§ **Extracted information**
....
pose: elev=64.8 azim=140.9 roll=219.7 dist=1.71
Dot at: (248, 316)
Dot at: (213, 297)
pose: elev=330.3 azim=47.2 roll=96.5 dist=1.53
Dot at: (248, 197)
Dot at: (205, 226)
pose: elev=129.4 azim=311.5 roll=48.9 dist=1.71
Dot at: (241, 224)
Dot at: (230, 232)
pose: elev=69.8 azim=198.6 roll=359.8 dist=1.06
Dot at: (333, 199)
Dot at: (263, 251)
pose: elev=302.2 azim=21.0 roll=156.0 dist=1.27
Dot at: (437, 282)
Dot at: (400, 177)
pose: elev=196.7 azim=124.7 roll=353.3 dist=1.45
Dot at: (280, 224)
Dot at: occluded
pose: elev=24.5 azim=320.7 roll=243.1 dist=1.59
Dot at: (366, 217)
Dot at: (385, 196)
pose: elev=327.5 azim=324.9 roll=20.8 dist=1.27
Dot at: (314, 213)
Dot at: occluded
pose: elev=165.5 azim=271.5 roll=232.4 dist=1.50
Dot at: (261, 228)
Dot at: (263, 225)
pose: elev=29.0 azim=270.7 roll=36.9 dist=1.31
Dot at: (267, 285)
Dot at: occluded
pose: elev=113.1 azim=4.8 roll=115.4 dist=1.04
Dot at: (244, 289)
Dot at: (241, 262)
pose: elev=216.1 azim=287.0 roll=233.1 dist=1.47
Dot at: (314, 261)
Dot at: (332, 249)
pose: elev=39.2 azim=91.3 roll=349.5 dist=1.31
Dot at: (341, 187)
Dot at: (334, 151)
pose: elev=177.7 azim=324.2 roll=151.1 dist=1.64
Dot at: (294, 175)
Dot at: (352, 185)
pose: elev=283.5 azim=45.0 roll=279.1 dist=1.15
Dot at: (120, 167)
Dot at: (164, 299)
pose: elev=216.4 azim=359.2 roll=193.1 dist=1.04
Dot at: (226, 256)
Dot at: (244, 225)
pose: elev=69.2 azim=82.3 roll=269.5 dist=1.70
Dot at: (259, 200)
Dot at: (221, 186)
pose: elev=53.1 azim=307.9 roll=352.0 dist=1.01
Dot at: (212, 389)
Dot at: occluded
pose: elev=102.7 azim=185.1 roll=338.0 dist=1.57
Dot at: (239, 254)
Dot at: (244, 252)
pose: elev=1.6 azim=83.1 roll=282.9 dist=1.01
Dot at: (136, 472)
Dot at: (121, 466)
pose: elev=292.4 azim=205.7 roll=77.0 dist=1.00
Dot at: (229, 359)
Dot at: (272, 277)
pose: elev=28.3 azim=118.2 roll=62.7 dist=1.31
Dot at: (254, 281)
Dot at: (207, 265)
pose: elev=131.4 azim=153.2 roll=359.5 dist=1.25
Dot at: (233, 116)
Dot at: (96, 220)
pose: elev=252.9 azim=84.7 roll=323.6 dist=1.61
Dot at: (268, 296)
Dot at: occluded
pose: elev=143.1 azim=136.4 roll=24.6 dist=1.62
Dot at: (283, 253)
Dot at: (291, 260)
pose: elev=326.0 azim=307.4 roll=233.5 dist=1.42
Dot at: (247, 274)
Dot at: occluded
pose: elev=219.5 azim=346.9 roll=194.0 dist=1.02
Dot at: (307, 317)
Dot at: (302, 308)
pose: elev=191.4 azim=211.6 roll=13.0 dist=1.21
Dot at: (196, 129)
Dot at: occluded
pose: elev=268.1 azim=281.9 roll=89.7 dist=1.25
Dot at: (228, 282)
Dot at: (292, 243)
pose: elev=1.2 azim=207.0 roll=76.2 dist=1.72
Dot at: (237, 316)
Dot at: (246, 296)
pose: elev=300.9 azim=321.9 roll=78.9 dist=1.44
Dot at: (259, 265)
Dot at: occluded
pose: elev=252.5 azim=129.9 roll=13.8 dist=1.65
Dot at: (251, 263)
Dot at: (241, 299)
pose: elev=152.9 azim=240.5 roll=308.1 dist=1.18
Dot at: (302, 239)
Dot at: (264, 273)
....
Reproduce all of the material above, swapping every "pose" for "camera" and leaving everything else unchanged.

camera: elev=64.8 azim=140.9 roll=219.7 dist=1.71
Dot at: (248, 316)
Dot at: (213, 297)
camera: elev=330.3 azim=47.2 roll=96.5 dist=1.53
Dot at: (248, 197)
Dot at: (205, 226)
camera: elev=129.4 azim=311.5 roll=48.9 dist=1.71
Dot at: (241, 224)
Dot at: (230, 232)
camera: elev=69.8 azim=198.6 roll=359.8 dist=1.06
Dot at: (333, 199)
Dot at: (263, 251)
camera: elev=302.2 azim=21.0 roll=156.0 dist=1.27
Dot at: (437, 282)
Dot at: (400, 177)
camera: elev=196.7 azim=124.7 roll=353.3 dist=1.45
Dot at: (280, 224)
Dot at: occluded
camera: elev=24.5 azim=320.7 roll=243.1 dist=1.59
Dot at: (366, 217)
Dot at: (385, 196)
camera: elev=327.5 azim=324.9 roll=20.8 dist=1.27
Dot at: (314, 213)
Dot at: occluded
camera: elev=165.5 azim=271.5 roll=232.4 dist=1.50
Dot at: (261, 228)
Dot at: (263, 225)
camera: elev=29.0 azim=270.7 roll=36.9 dist=1.31
Dot at: (267, 285)
Dot at: occluded
camera: elev=113.1 azim=4.8 roll=115.4 dist=1.04
Dot at: (244, 289)
Dot at: (241, 262)
camera: elev=216.1 azim=287.0 roll=233.1 dist=1.47
Dot at: (314, 261)
Dot at: (332, 249)
camera: elev=39.2 azim=91.3 roll=349.5 dist=1.31
Dot at: (341, 187)
Dot at: (334, 151)
camera: elev=177.7 azim=324.2 roll=151.1 dist=1.64
Dot at: (294, 175)
Dot at: (352, 185)
camera: elev=283.5 azim=45.0 roll=279.1 dist=1.15
Dot at: (120, 167)
Dot at: (164, 299)
camera: elev=216.4 azim=359.2 roll=193.1 dist=1.04
Dot at: (226, 256)
Dot at: (244, 225)
camera: elev=69.2 azim=82.3 roll=269.5 dist=1.70
Dot at: (259, 200)
Dot at: (221, 186)
camera: elev=53.1 azim=307.9 roll=352.0 dist=1.01
Dot at: (212, 389)
Dot at: occluded
camera: elev=102.7 azim=185.1 roll=338.0 dist=1.57
Dot at: (239, 254)
Dot at: (244, 252)
camera: elev=1.6 azim=83.1 roll=282.9 dist=1.01
Dot at: (136, 472)
Dot at: (121, 466)
camera: elev=292.4 azim=205.7 roll=77.0 dist=1.00
Dot at: (229, 359)
Dot at: (272, 277)
camera: elev=28.3 azim=118.2 roll=62.7 dist=1.31
Dot at: (254, 281)
Dot at: (207, 265)
camera: elev=131.4 azim=153.2 roll=359.5 dist=1.25
Dot at: (233, 116)
Dot at: (96, 220)
camera: elev=252.9 azim=84.7 roll=323.6 dist=1.61
Dot at: (268, 296)
Dot at: occluded
camera: elev=143.1 azim=136.4 roll=24.6 dist=1.62
Dot at: (283, 253)
Dot at: (291, 260)
camera: elev=326.0 azim=307.4 roll=233.5 dist=1.42
Dot at: (247, 274)
Dot at: occluded
camera: elev=219.5 azim=346.9 roll=194.0 dist=1.02
Dot at: (307, 317)
Dot at: (302, 308)
camera: elev=191.4 azim=211.6 roll=13.0 dist=1.21
Dot at: (196, 129)
Dot at: occluded
camera: elev=268.1 azim=281.9 roll=89.7 dist=1.25
Dot at: (228, 282)
Dot at: (292, 243)
camera: elev=1.2 azim=207.0 roll=76.2 dist=1.72
Dot at: (237, 316)
Dot at: (246, 296)
camera: elev=300.9 azim=321.9 roll=78.9 dist=1.44
Dot at: (259, 265)
Dot at: occluded
camera: elev=252.5 azim=129.9 roll=13.8 dist=1.65
Dot at: (251, 263)
Dot at: (241, 299)
camera: elev=152.9 azim=240.5 roll=308.1 dist=1.18
Dot at: (302, 239)
Dot at: (264, 273)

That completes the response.